### What you will do
In the copy, keep every record exact and leave out all images.

(Collected data)

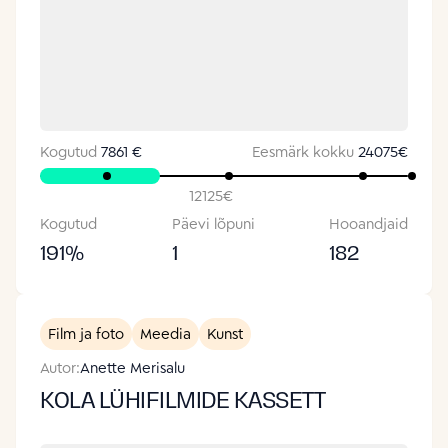
Kogutud
7861 €
Eesmärk kokku
24075
€
12125
€
Kogutud
Päevi lõpuni
Hooandjaid
191
%
1
182
Film ja foto
Meedia
Kunst
Autor:
Anette Merisalu
KOLA LÜHIFILMIDE KASSETT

### Solution to the exercise
Kogutud
7861 €
Eesmärk kokku
24075
€
12125
€
Kogutud
Päevi lõpuni
Hooandjaid
191
%
1
182
Film ja foto
Meedia
Kunst
Autor:
Anette Merisalu
KOLA LÜHIFILMIDE KASSETT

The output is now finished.